When Obama campaigned for the Presidency in 2008, he called for the ambitious goal of 1 million electric cars on our highways by 2015. When George W. Bush was in the White House, he saw hydrogen as the future energy of the auto industry. By last summer, however, Obama had laid out his goal for the country’s cars and trucks: They would come “with a plug,” Scientific American reported. The stimulus package provided $2.4 billion for development of plug-ins and the advanced batteries needed to power electric cars. At the same time, Obama chopped $100 million (60 percent) out of federal money intended for hydrogen cars. Soon to follow was the Energy Department’s handing out $25 billion in grants to aid car manufacturers and parts suppliers retool with the hope of making more green-efficient cars and trucks. Car manufacturers have long urged the government to avoid picking winners. They weren’t happy about the decision to slash funding for hydrogen production. But the government’s ownership stake in GM and Chrysler just might influence industry decisions.
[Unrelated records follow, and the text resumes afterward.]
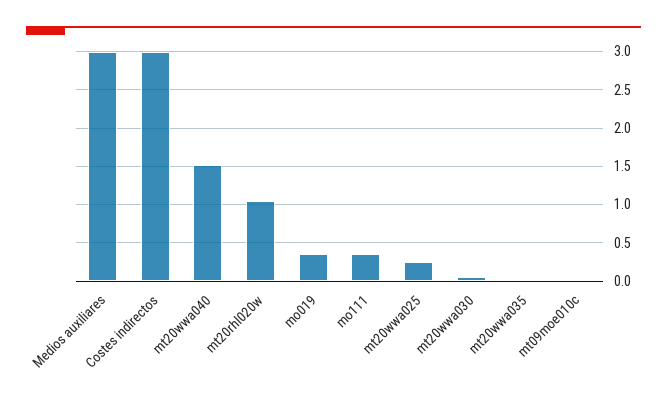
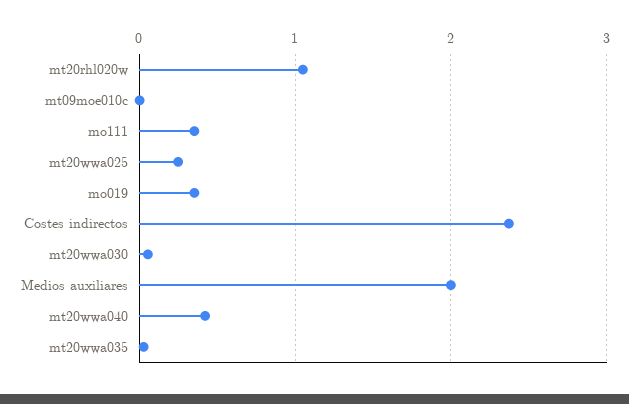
  {
-   "Medios auxiliares": 3,
+   "Medios auxiliares": 2,
-   "Costes indirectos": 3,
+   "Costes indirectos": 2.4,
-   "mt20wwa040": 1.5,
+   "mt20wwa040": 0.4,
    "mt20rhl020w": 1.1,
    "mo019": 0.4,
    "mo111": 0.4,
    "mt20wwa025": 0.3,
    "mt20wwa030": 0.1,
    "mt20wwa035": 0,
    "mt09moe010c": 0
  }

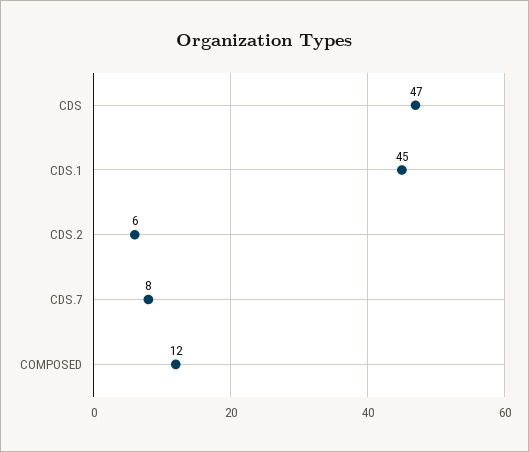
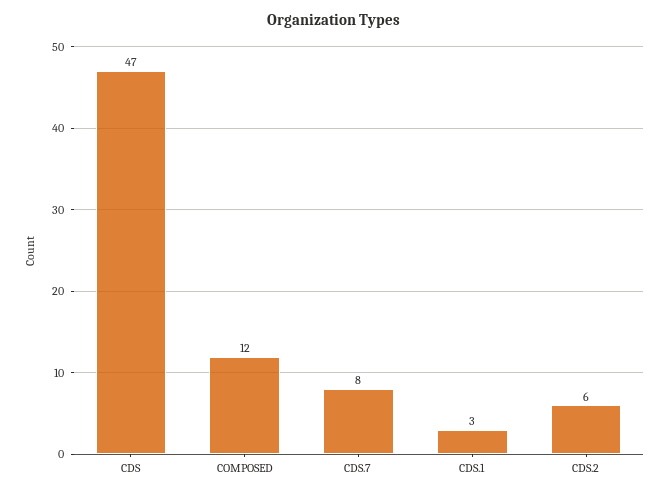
  {
    "CDS": 47,
-   "CDS.1": 45,
+   "CDS.1": 3,
    "CDS.2": 6,
    "CDS.7": 8,
    "COMPOSED": 12
  }

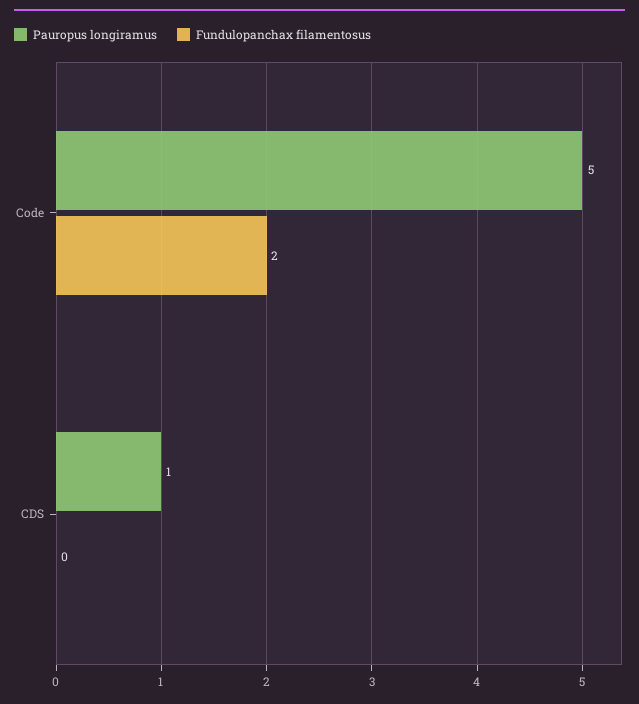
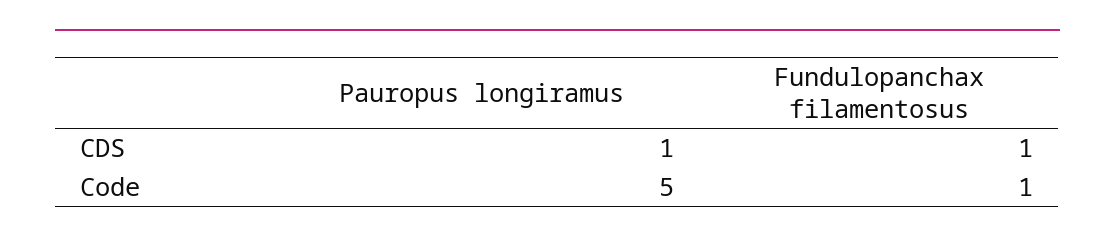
  {
    "Pauropus longiramus": {
      "Code": 5,
      "CDS": 1
    },
    "Fundulopanchax filamentosus": {
-     "Code": 2,
+     "Code": 1,
-     "CDS": 0
+     "CDS": 1
    }
  }

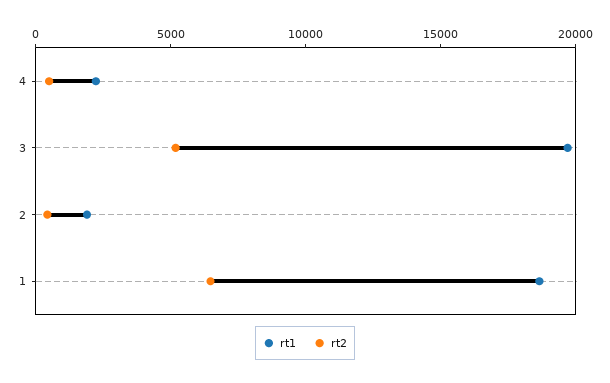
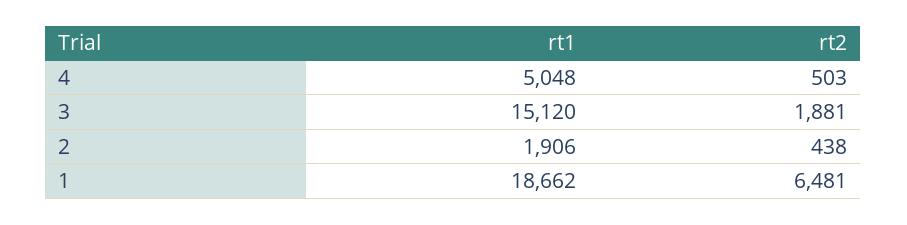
  {
    "rt1": {
-     "4": 2000,
+     "4": 5048,
-     "3": 20000,
+     "3": 15120,
      "2": 1906,
      "1": 18662
    },
    "rt2": {
      "4": 503,
-     "3": 5000,
+     "3": 1881,
      "2": 438,
      "1": 6481
    }
  }

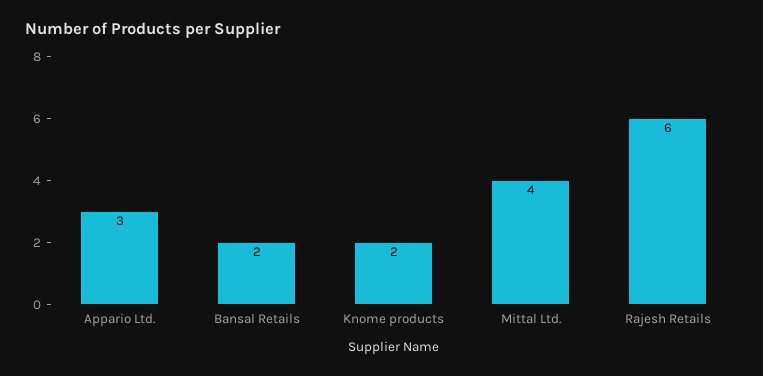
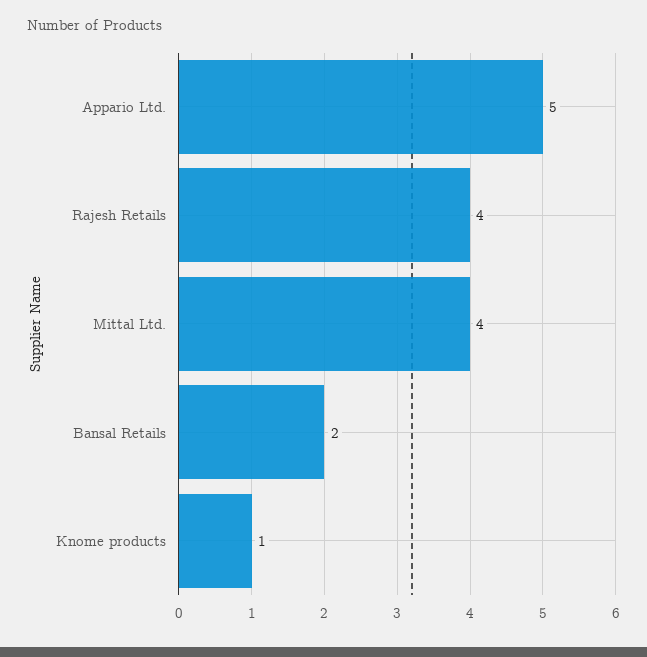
  {
-   "Appario Ltd.": 3,
+   "Appario Ltd.": 5,
    "Bansal Retails": 2,
-   "Knome products": 2,
+   "Knome products": 1,
    "Mittal Ltd.": 4,
-   "Rajesh Retails": 6
+   "Rajesh Retails": 4
  }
The federal Loan Guarantee Program (LGP) was slammed by the U.S. Government Accountability Office (GAO) in July for inconsistent or unfair treatment of applicants. The Obama administration had shifted the program into high gear, trying to get billions of dollars worth of awards out the door as fast as possible to support purportedly innovative energy technologies. But the GAO found the program didn’t deal properly with applicants “seeking more than $175 billion in loan guarantees.” A loan guarantee enables a company in the greentech field to fall back on Uncle Sam if it fails.
A Wall Street Journal story last year referenced auto industry researcher J.D. Power & Associates as saying the average trade-in age for cars has crept up to 6.2 years. In 2009, there were 250 million vehicles on the road, including buses and trucks; 135 million of them were cars. The difference between electric cars and hybrids is that electric cars are categorized as zero emission vehicles (ZEV). Hybrids, with the internal combustion engine as the primary source of power, has a battery of electric cells, which supplies supplementary propulsion. The hybrid is known as a low emission vehicle (LEV). So, it’s not as “green” as electric cars.
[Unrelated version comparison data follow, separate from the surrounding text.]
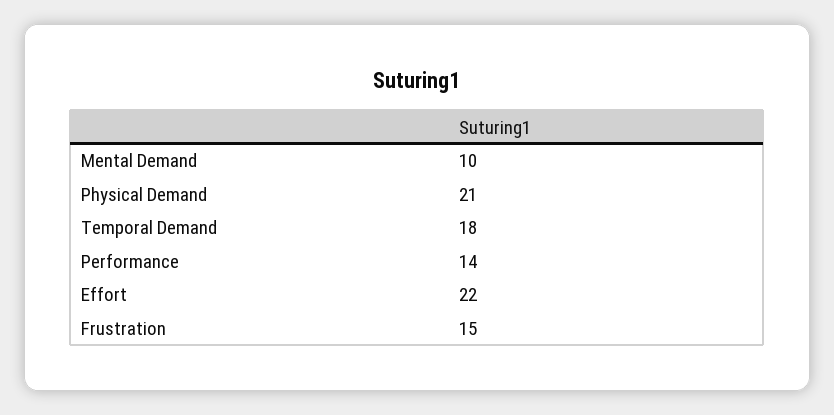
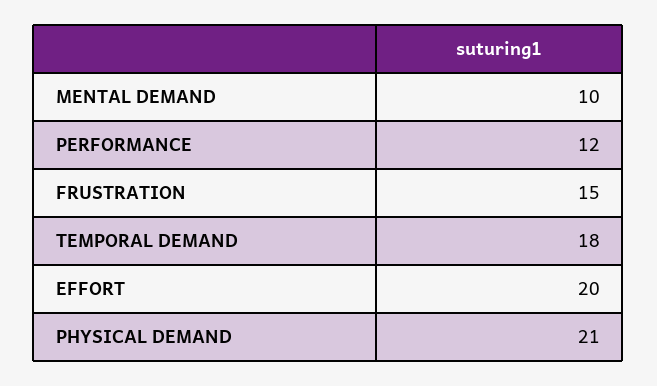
  {
    "Mental Demand": 10,
    "Physical Demand": 21,
    "Temporal Demand": 18,
-   "Performance": 14,
+   "Performance": 12,
-   "Effort": 22,
+   "Effort": 20,
    "Frustration": 15
  }

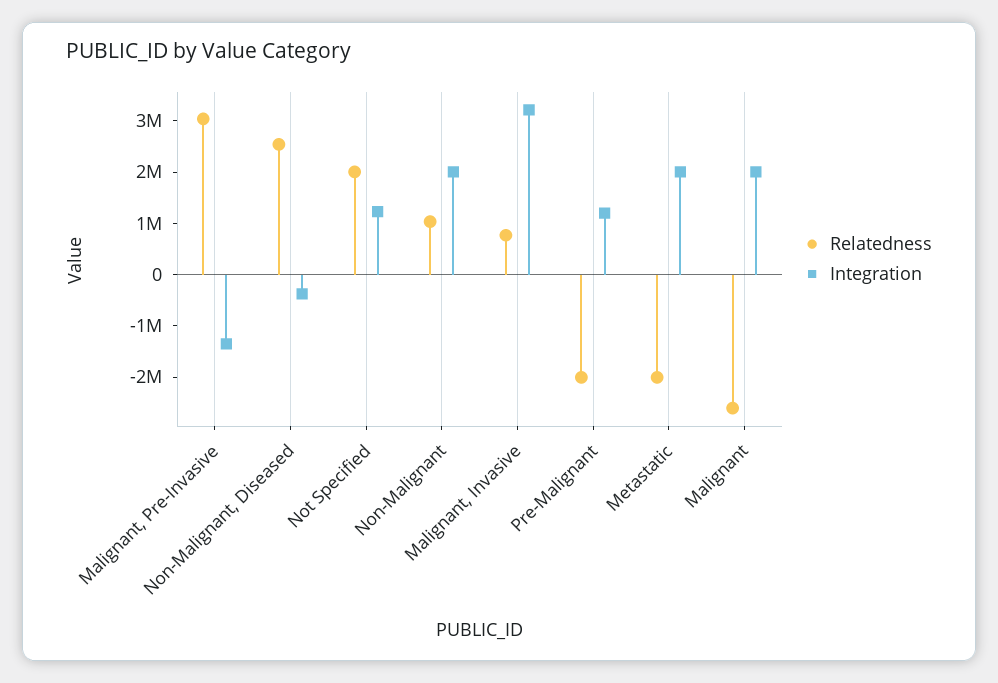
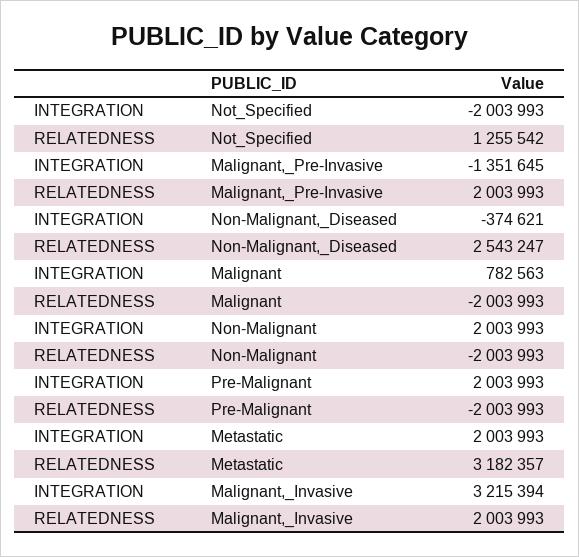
  {
    "Relatedness": {
-     "Malignant, Pre-Invasive": 3000000,
+     "Malignant, Pre-Invasive": 2003993,
      "Non-Malignant, Diseased": 2543247,
-     "Not Specified": 2000000,
+     "Not Specified": 1255542,
-     "Non-Malignant": 1000000,
+     "Non-Malignant": -2003993,
-     "Malignant, Invasive": 800000,
+     "Malignant, Invasive": 2003993,
      "Pre-Malignant": -2003993,
-     "Metastatic": -2000000,
+     "Metastatic": 3182357,
-     "Malignant": -2600000
+     "Malignant": -2003993
    },
    "Integration": {
      "Malignant, Pre-Invasive": -1351645,
      "Non-Malignant, Diseased": -374621,
-     "Not Specified": 1200000,
+     "Not Specified": -2003993,
      "Non-Malignant": 2003993,
      "Malignant, Invasive": 3215394,
-     "Pre-Malignant": 1200000,
+     "Pre-Malignant": 2003993,
      "Metastatic": 2003993,
-     "Malignant": 2000000
+     "Malignant": 782563
    }
  }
Electric vehicle battery plants are under construction in many locations. “Nearly every big-league automaker—and a whole bunch of smaller ones, including startups—has promised to start producing an electric car sometime in the next few years,” writes Yahoo.com Sept.13. Billions of dollars are being spent—a lot of money and effort. “But every time I write about the coming wave of electric cars,” writes columnist John Rosevear, “I hear the same question over and over: Is anybody going to buy these things?” Nissan’s Leaf is due –in limited quantities—in the U.S. in December, he noted. It may tell us a lot, he adds. Production starts in 2012 at a Nissan plant in Tennessee, with the help of a $1.4 billion loan from the Department of Energy. The “carefully staged rollout” is to help Nissan “save face (and money) should it be a flop.”
J.D. Power & Associates, the industry authority, forecasts global sales of electric cars at only 300,000 in 2015, with about half being made in China. A spokesman for the firm said calculation of sales of hybrid cars in 2015 is 280,000. The sales forecast for 2015 for electric cars—the plug-ins of Obama’s one million-car dream world is only 140,000. “That’s not even one percent of the number of other cars that will be on the roads in 2015,” he said.
Once again, throwing scores of billions of taxpayer dollars at greenish technology in the faint hope that carbon dioxide can be reduced and politicians thereby can change nature’s climate is being proven in the car industry to merely be a grand delusion.